Published online by Cambridge University Press: 22 September 2009
Convinced that, while remaining proud of their own national identities and history, the peoples of Europe are determined to transcend their former divisions and, united ever more closely, to forge a common destiny. … Convinced that, thus ‘United in its diversity’, Europe offers them the best chance of pursuing, with due regard for the rights of each individual and in awareness of their responsibilities towards future generations and the Earth, the great venture which makes of it a special area of human hope ….

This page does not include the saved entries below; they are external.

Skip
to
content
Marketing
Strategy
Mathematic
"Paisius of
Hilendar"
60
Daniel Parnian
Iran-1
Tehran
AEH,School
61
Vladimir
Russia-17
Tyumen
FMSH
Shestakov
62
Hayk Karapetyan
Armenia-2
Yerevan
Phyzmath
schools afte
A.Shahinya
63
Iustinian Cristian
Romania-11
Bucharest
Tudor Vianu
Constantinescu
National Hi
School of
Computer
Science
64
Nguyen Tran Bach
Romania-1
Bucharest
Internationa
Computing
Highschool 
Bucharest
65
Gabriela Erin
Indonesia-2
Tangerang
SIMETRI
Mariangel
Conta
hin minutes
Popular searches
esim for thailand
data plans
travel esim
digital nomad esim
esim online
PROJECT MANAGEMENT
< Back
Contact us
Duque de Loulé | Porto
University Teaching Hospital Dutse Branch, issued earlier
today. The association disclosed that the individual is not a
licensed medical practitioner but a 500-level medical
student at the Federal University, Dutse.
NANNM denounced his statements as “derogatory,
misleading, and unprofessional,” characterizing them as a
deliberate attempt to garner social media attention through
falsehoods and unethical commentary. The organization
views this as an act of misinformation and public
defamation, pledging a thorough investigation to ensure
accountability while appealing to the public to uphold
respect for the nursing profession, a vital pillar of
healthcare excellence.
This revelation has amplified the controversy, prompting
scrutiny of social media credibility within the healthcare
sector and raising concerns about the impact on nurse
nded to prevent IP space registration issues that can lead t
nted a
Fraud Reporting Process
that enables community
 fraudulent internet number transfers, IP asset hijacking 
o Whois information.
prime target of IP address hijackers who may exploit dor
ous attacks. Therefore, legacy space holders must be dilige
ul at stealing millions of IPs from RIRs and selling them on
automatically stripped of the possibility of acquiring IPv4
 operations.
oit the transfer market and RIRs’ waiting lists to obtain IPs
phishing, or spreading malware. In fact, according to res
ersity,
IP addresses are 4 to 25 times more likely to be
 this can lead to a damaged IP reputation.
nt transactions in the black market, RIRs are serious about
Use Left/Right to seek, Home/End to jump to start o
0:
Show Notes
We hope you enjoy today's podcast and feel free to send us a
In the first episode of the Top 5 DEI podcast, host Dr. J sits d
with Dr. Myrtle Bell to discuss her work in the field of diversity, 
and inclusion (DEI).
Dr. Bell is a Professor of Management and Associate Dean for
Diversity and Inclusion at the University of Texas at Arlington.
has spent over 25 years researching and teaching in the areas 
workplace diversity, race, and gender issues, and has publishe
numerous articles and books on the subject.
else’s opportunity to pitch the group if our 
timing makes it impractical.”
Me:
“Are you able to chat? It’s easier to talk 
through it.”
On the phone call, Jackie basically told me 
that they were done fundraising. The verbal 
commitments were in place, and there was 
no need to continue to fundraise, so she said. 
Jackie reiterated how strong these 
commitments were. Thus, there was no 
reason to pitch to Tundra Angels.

The Preamble to the Treaty Establishing a Constitution for Europe contains the expressions ‘transcend’, ‘common destiny’, ‘rights of each individual’ and ‘responsibilities towards future generations and the Earth’, and these words are framed by a conception of Europe as a ‘great venture which makes of it a special area of human hope’. While this does not quite attain the exalted level of an American belief in a ‘manifest destiny’, the intentions of the Président de la Convention, Valéry Giscard d'Estaing and his colleagues are nonetheless apparent. The ‘new Europe’ is not to be understood merely as bureaucracy or as an expanded market, but as a vital entity, the bearer of intellectual, cultural and spiritual continuities. In this chapter, I explore some of the dimensions that such aspirations touch upon, once they are emancipated from high-flown intention and anchored in the matrix of tensions and contradictions that afflict all efforts to define and defend identity in an era of globalisation and religiously inspired terror.